The reason for this is that humans' and animals' brains are moulded and shaped by their day-to-day experiences. As the Oxford University neuroscientist and author Susan Greenfield put it to me, ‘the brain you go to bed with is not the same brain you woke up with this morning'. So if two clones, dog or human, have different experiences in life, they will be two totally different individuals.
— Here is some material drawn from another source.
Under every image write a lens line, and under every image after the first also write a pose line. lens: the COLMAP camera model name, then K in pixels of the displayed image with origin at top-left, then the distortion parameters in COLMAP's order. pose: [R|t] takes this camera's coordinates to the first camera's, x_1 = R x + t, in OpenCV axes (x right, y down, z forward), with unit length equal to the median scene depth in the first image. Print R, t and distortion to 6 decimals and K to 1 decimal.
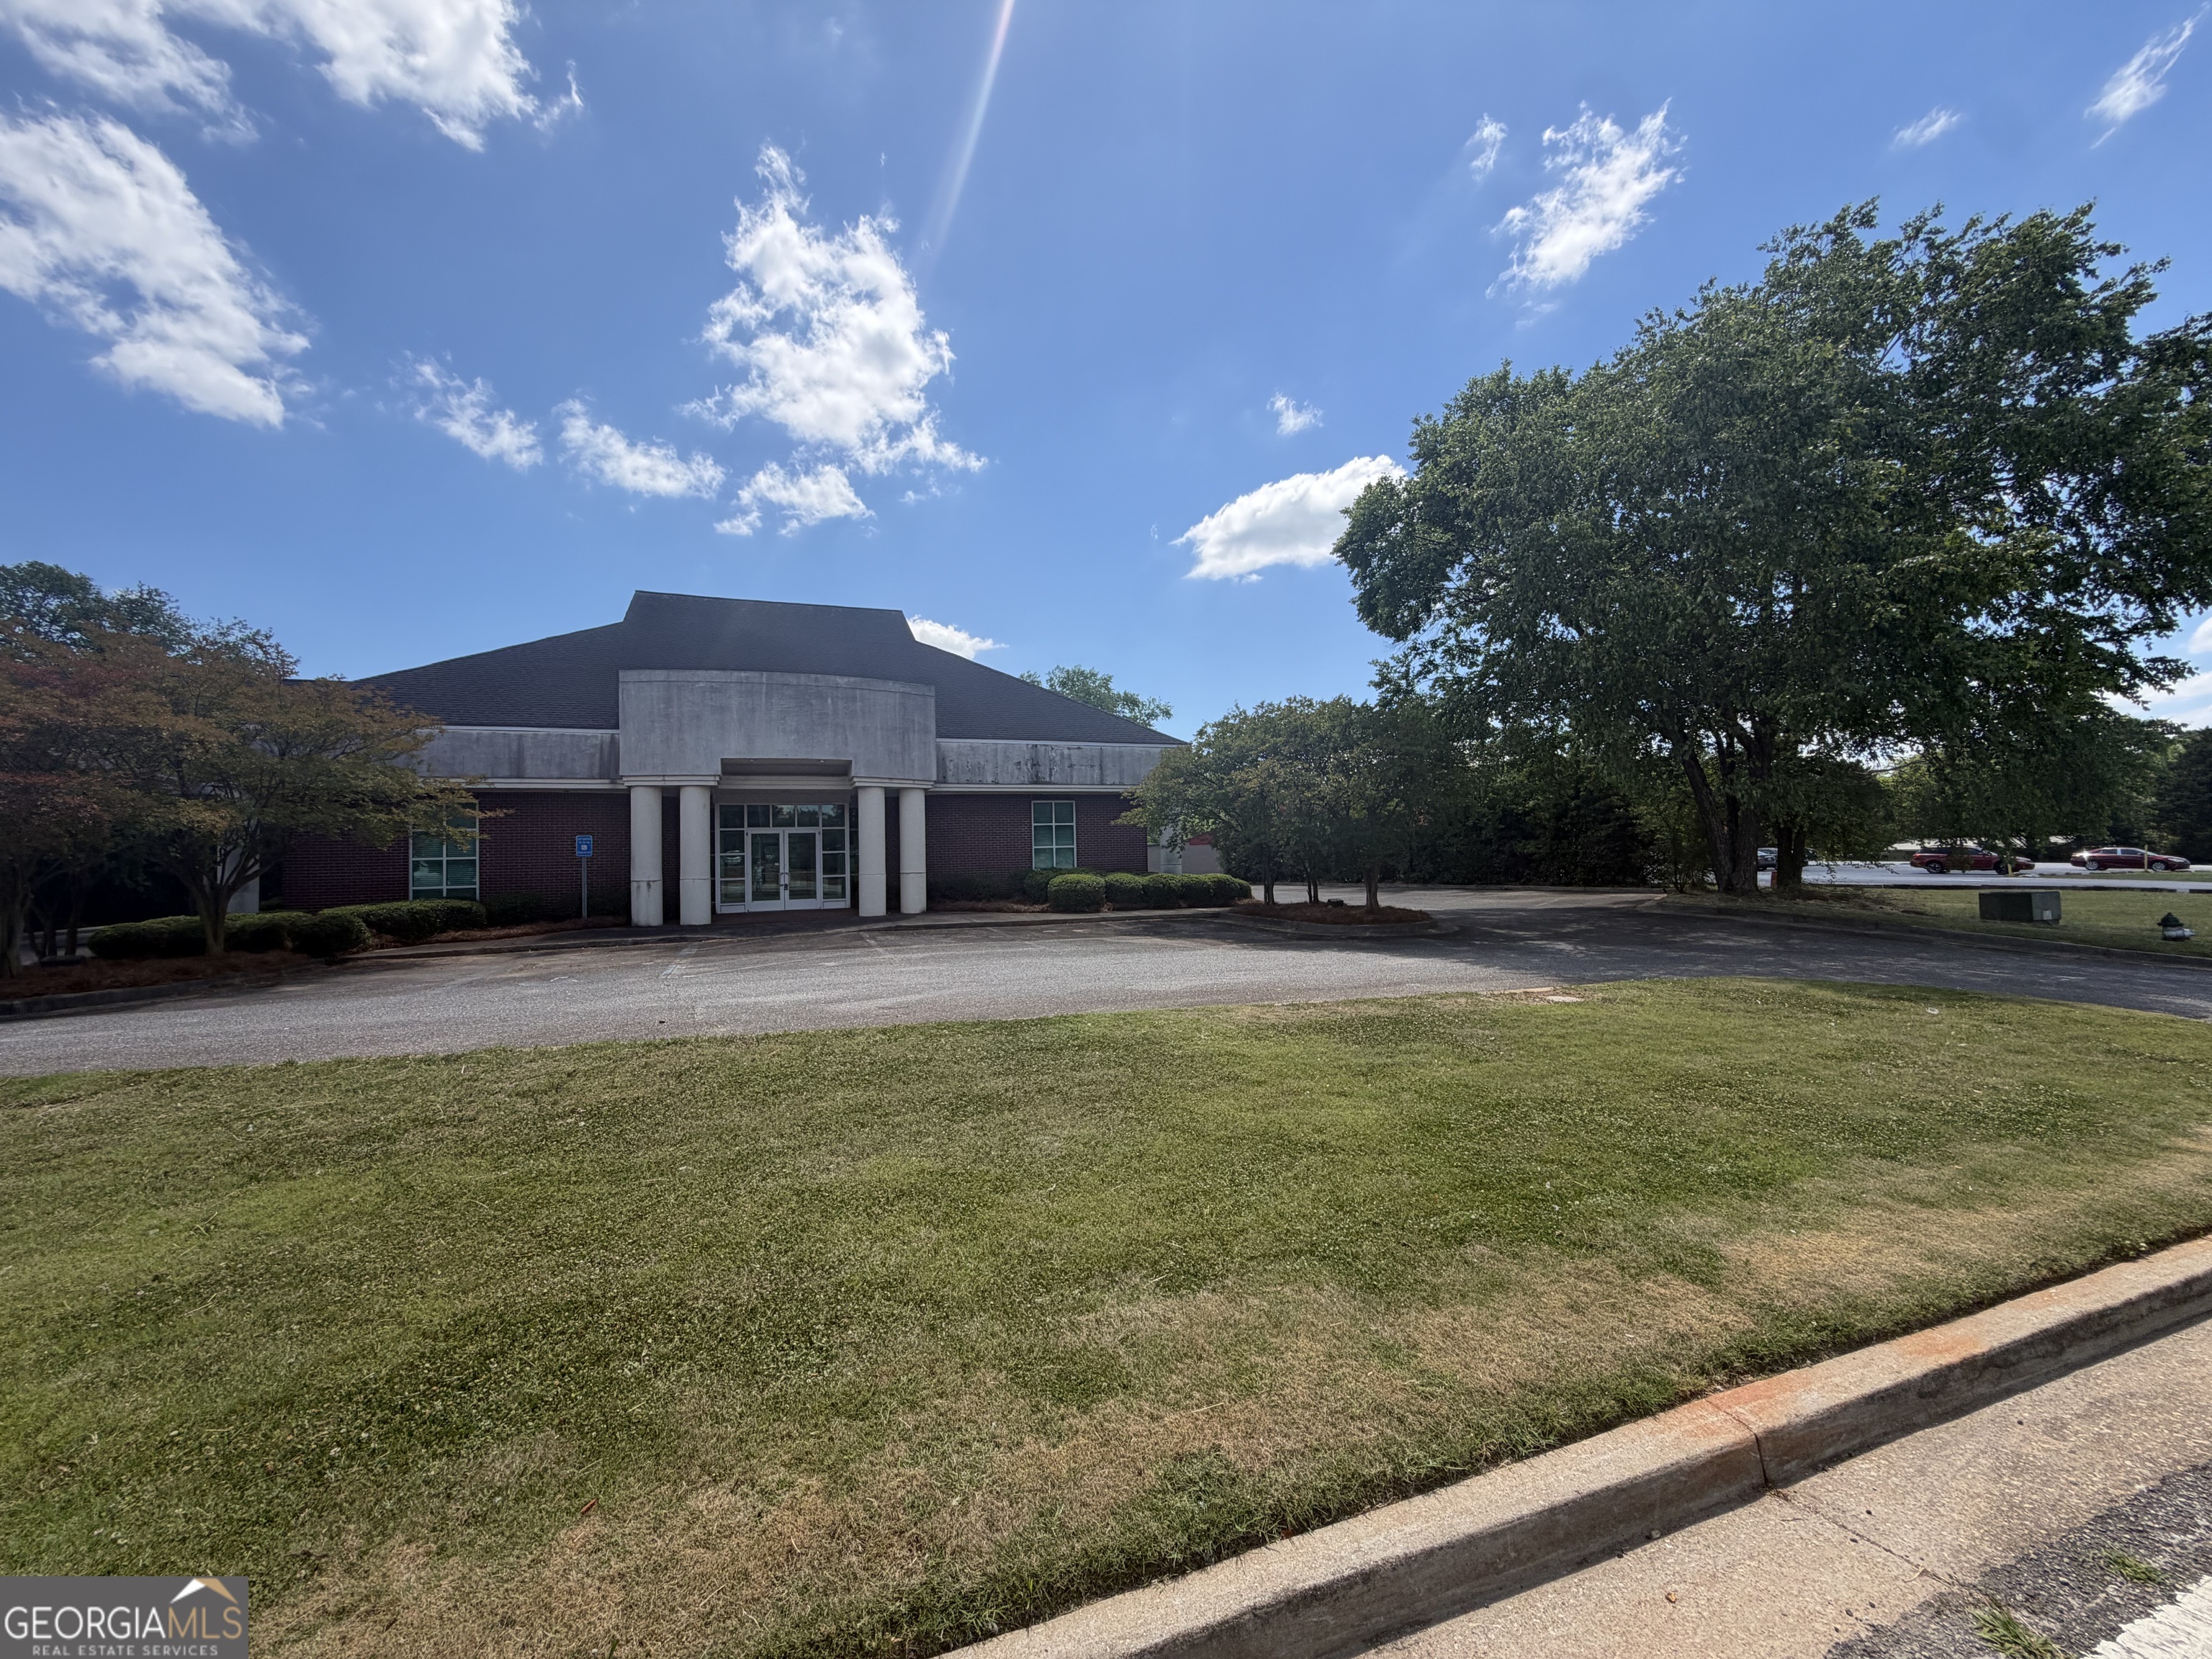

And since it would be almost impossible to ensure that a cloned pet is raised in an identical environment and have the same experiences as its predecessor, it's almost certain that the two animals would be different. The nail was driven further into this coffin recently when scientists showed that random chance also plays a major role in the way some parts of the nervous system wire themselves together. Even if the environment and upbringing were the same, the likelihood is that the resulting brain wouldn't be.

But for pet-parents who are so far undecided about whether to bring their dog back from the dead, there is another option. US company ViaGen run a ‘preserving your pets' service.
6
For
$1500 and a $150 annual retention fee, they'll store your pets' genes for you so you can clone them later if you like. Even if they choose not to, owners can sleep easy in the knowledge that they've kept their pets' genetic legacy alive, even after the pooch has passed on.

FACT BOX

Genes that control canine coiffures

Dog owners unsatisfied with the concept of merely cloning a canine, preferring instead the prospect of some additional genetic manipulation, will be heartened to know that scientists have recently tracked down the genes that give dogs their hairstyles.
The discovery was made by National Institutes of Health (NIH) researcher Edouard Cadieu and his colleagues in the United States,
7
who successfully sniffed out three crucial genes that control whether a dog has hair that is long or short, wiry or curly, or
comes with ‘furnishings' – the moustache and eyebrows seen in some breeds.
Cadieu and his colleagues made the discovery using a technique called genome-wide association. By comparing the pattern of genetic markers called SNPs (single nucleotide polymorphisms) from many dogs with a single characteristic of interest alongside other dog breeds lacking that trait, the team were able to home in on the genetic region and then the genes underlying the different hairstyles.
Samples from more than 1000 dogs from 80 different breeds led the researchers initially to a gene called RSPO2 (R-spondin-2), which gives certain breeds of dogs their eyebrows. Next, they flushed out a gene called FGF5, which comes in two forms, one of which (the T form) leads to long hair when two copies of it are present, and a G form that triggers a short back and sides. Finally, the scientists were able to track down the gene for curly hair, KRT71, which encodes the protein keratin, used to make the hair itself (and claws). This also comes in two forms, T and C, with curly
coated pooches carrying two copies of the T form. Overall, the scientists were surprised to see that the three genes they'd identified accounted for more than 95% of the hairstyles seen in all of the animals analysed.
Also quite surprising was the finding that when the researchers studied the genetic sequences of three grey wolves, none of the alternative hairstyle genes seen amongst the dogs were present in these near relatives. The wolf genes were for short, straight hair and no ‘furnishings', suggesting they are a ‘wild-type' genetic stock from which modern dogs derive originally.
The difference between a dog and a wolf amounts to about 15,000 years of selective breeding by humans. The fact that just three genes account for the coat differences across such a broad range of dog breeds shows that, in each case, single mutations have produced each coat trait and have subsequently been bred by us into all of the other dogs around today.